Post: Monday June 2, 2014
Paying bills is no one’s favorite thing to do, regardless of where you live. Still, as far as how you do it, Japan makes it pretty painless. There are a variety of convenient ways you can pay your bills in Japan, whether it’s your utility bills, your phone bill, or even health bills. Let’s find out how.
At the Conbini (Convenience Store)
The conbini, or convenience store, is perhaps the most convenient way to pay a bill. All you do is take your bill to the nearest 7-11, Lawson, Sunkus, FamilyMart, or other conbini of your choice and hand your bill to the clerk. They will scan the barcode on the bill and tell you the cost. It should match the amount on your bill. Pay the clerk, and they will then stamp the bill with a dated seal and hand you the stub from the bill. This is your proof of payment so be sure to hold onto it for safekeeping in case the company that sent you the bill contacts you regarding any issues with your payment.
The only caveat to paying at a conbini is that they may not take credit cards so you will need to pay in cash. That said, almost all conbinis have an ATM where you can withdraw money from your bank account to pay the bill with. And, conbinis are generally opened 24 hours a day so you can pay your bill at your convenience, any time!
Through bank transfer
Another way to pay your bill is to set up a transfer from your bank account. This type of payment is called 口座振込(kouza furikomi) in Japanese. You can set these up using the internet if your bank offers an online bill pay service or else take the bill directly to your nearest bank branch.
If using your bank’s online bill pay, once you receive your first bill, you would just need to go to your bank’s internet portal and then enter in the appropriate account and billing information for the company that issued the bill and then enter the amount shown on your bill. Then, it’s just a matter of logging in each month and making the payment when you receive your bill.
If you want to pay in person, you can take your bill to your nearest bank branch and they will be happy to assist you with the account transfer. You can also make payment by account transfer at most banks’ ATMs but generally requires you to be able to read Japanese since the ATM’s English versions generally don’t include the account transfer options.
At the company office or store
The last way to pay is to go directly to the customer service center or store of the company that issued the bill and pay there. If it’s a mobile phone bill, this may not be that challenging since the phone companies have stores everywhere. But, if you’re paying a utility bill, you will need to find the address for the company’s customer service center, go during their office hours, and generally pay in cash since most will not accept credit card payments since Japan is still very much a cash-driven economy. That said, this may be your only option if you miss a bill and your account goes into arrears. If for whatever reason you need to pay a company in person, just bring your bill with you and make sure you have enough cash to cover the bill. The staff at either the store or service center will process your bill, take your payment, stamp your bill paid, and provide you the stub as evidence of payment.

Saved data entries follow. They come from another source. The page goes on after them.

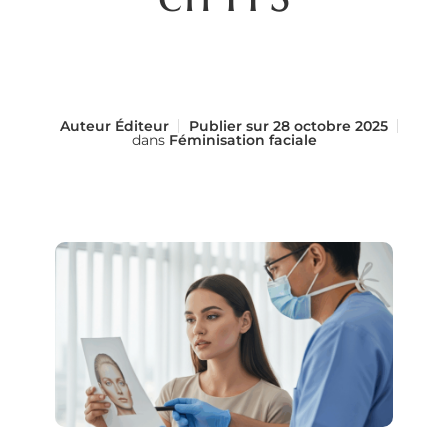
Auteur
Éditeur
Publier sur
28 octobre 2025
dans
Féminisation faciale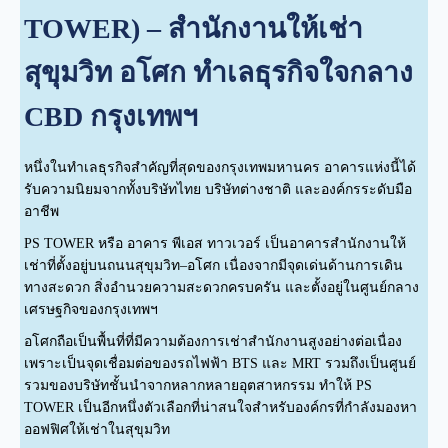
TOWER) – สำนักงานให้เช่า
สุขุมวิท อโศก ทำเลธุรกิจใจกลาง
CBD กรุงเทพฯ
หนึ่งในทำเลธุรกิจสำคัญที่สุดของกรุงเทพมหานคร อาคารแห่งนี้ได้
รับความนิยมจากทั้งบริษัทไทย บริษัทต่างชาติ และองค์กรระดับมือ
อาชีพ
PS TOWER หรือ อาคาร พีเอส ทาวเวอร์ เป็นอาคารสำนักงานให้
เช่าที่ตั้งอยู่บนถนนสุขุมวิท–อโศก เนื่องจากมีจุดเด่นด้านการเดิน
ทางสะดวก สิ่งอำนวยความสะดวกครบครัน และตั้งอยู่ในศูนย์กลาง
เศรษฐกิจของกรุงเทพฯ
อโศกถือเป็นพื้นที่ที่มีความต้องการเช่าสำนักงานสูงอย่างต่อเนื่อง
เพราะเป็นจุดเชื่อมต่อของรถไฟฟ้า BTS และ MRT รวมถึงเป็นศูนย์
รวมของบริษัทชั้นนำจากหลากหลายอุตสาหกรรม ทำให้ PS
TOWER เป็นอีกหนึ่งตัวเลือกที่น่าสนใจสำหรับองค์กรที่กำลังมองหา
ออฟฟิศให้เช่าในสุขุมวิท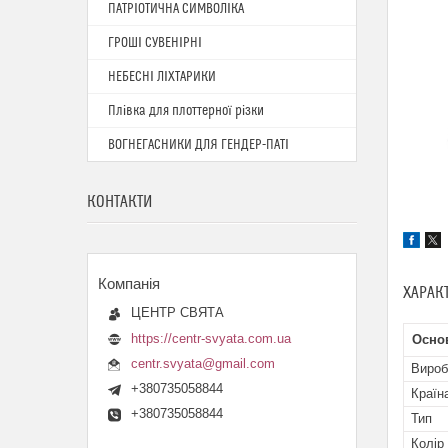
ПАТРІОТИЧНА СИМВОЛІКА
ГРОШІ СУВЕНІРНІ
НЕБЕСНІ ЛІХТАРИКИ
Плівка для плоттерної різки
ВОГНЕГАСНИКИ ДЛЯ ГЕНДЕР-ПАТІ
КОНТАКТИ
ХАРАК
ЦЕНТР СВЯТА
https://centr-svyata.com.ua
Осно
centr.svyata@gmail.com
Вироб
+380735058844
Країн
+380735058844
Тип
Колір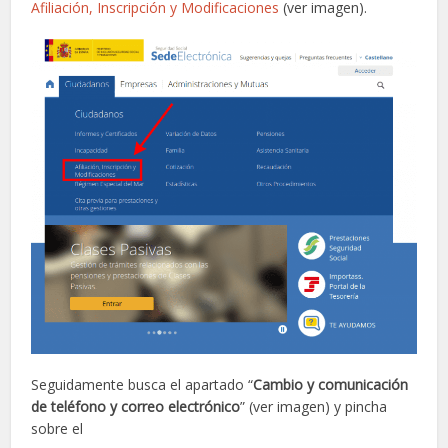
Afiliación, Inscripción y Modificaciones
(ver imagen).
Seguidamente busca el apartado “
Cambio y comunicación
de teléfono y correo electrónico
” (ver imagen) y pincha
sobre el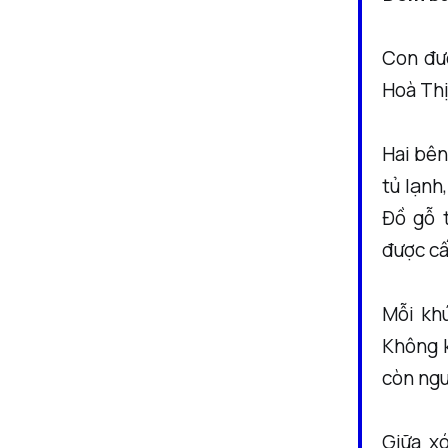
Con đườ
Hoà Thị
Hai bên
tủ lạnh
Đồ gỗ 
được cấ
Mỗi khú
Không k
còn ngu
Giữa x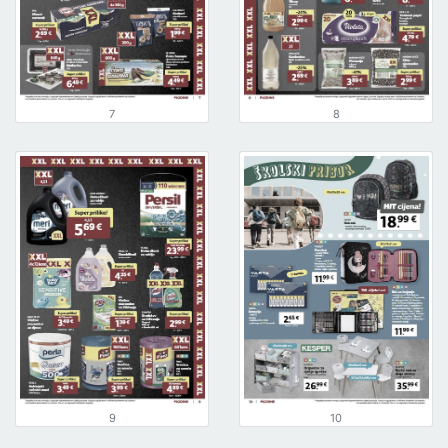
7
8
9
10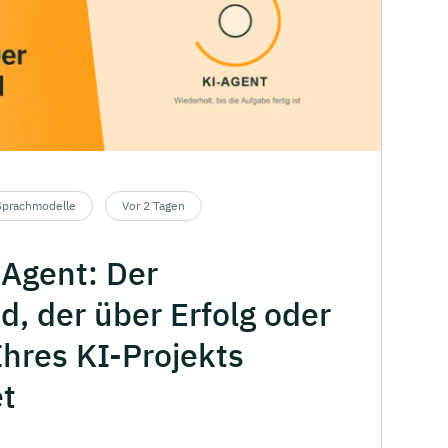
Sprachmodelle
Vor 2 Tagen
-Agent:
Der
d,
der über Erfolg oder
Ihres
KI-Projekts
et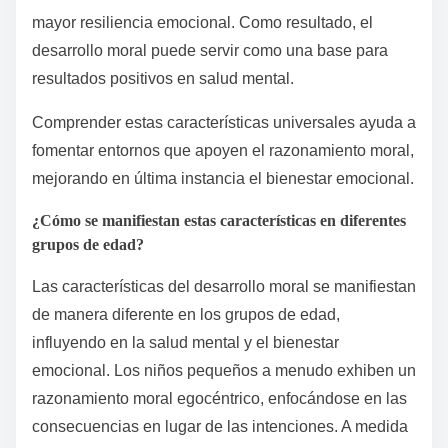
mayor resiliencia emocional. Como resultado, el
desarrollo moral puede servir como una base para
resultados positivos en salud mental.
Comprender estas características universales ayuda a
fomentar entornos que apoyen el razonamiento moral,
mejorando en última instancia el bienestar emocional.
¿Cómo se manifiestan estas características en diferentes
grupos de edad?
Las características del desarrollo moral se manifiestan
de manera diferente en los grupos de edad,
influyendo en la salud mental y el bienestar
emocional. Los niños pequeños a menudo exhiben un
razonamiento moral egocéntrico, enfocándose en las
consecuencias en lugar de las intenciones. A medida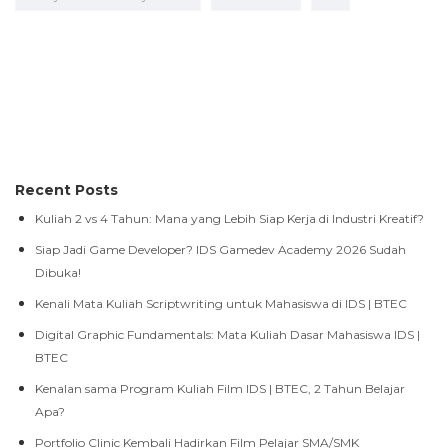
Recent Posts
Kuliah 2 vs 4 Tahun: Mana yang Lebih Siap Kerja di Industri Kreatif?
Siap Jadi Game Developer? IDS Gamedev Academy 2026 Sudah
Dibuka!
Kenali Mata Kuliah Scriptwriting untuk Mahasiswa di IDS | BTEC
Digital Graphic Fundamentals: Mata Kuliah Dasar Mahasiswa IDS |
BTEC
Kenalan sama Program Kuliah Film IDS | BTEC, 2 Tahun Belajar
Apa?
Portfolio Clinic Kembali Hadirkan Film Pelajar SMA/SMK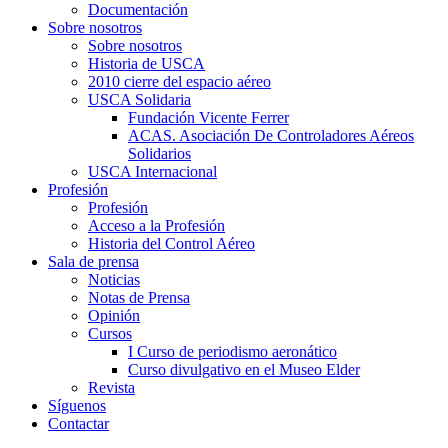
Documentación
Sobre nosotros
Sobre nosotros
Historia de USCA
2010 cierre del espacio aéreo
USCA Solidaria
Fundación Vicente Ferrer
ACAS. Asociación De Controladores Aéreos
Solidarios
USCA Internacional
Profesión
Profesión
Acceso a la Profesión
Historia del Control Aéreo
Sala de prensa
Noticias
Notas de Prensa
Opinión
Cursos
I Curso de periodismo aeronático
Curso divulgativo en el Museo Elder
Revista
Síguenos
Contactar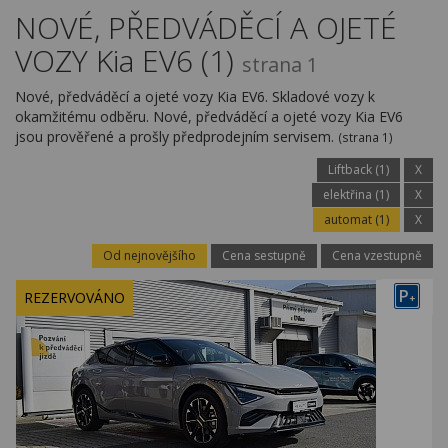
Kariéra
NOVÉ, PŘEDVÁDĚCÍ A OJETÉ
VOZY Kia EV6 (1)
Kontakty
strana 1
Nové, předváděcí a ojeté vozy Kia EV6. Skladové vozy k
okamžitému odběru. Nové, předváděcí a ojeté vozy Kia EV6
jsou prověřené a prošly předprodejním servisem.
(strana 1)
Liftback (1)
X
elektřina (1)
X
automat (1)
X
Od nejnovějšího
Cena sestupně
Cena vzestupně
P
REZERVOVÁNO
+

If you don’t want to have to go somewhere to pay your bill each month, you can arrange to have utility bills automatically paid out of your bank account or from your credit card. In order to set this up, you will need to get an application form from the utility company for the method you want to arrange. You provide the appropriate account or credit card information on the application form and then return it to the utility company. It usually takes about a month for the application to be processed so make sure you pay using another method (one of the other three options listed above) for any bills sent to you prior to receiving notification from the utility company. After that, future bills will be processed automatically and you don’t have to lift a finger. That said, the utility company will typically still send you a bill stub each month notifying you of that month’s cost for reference.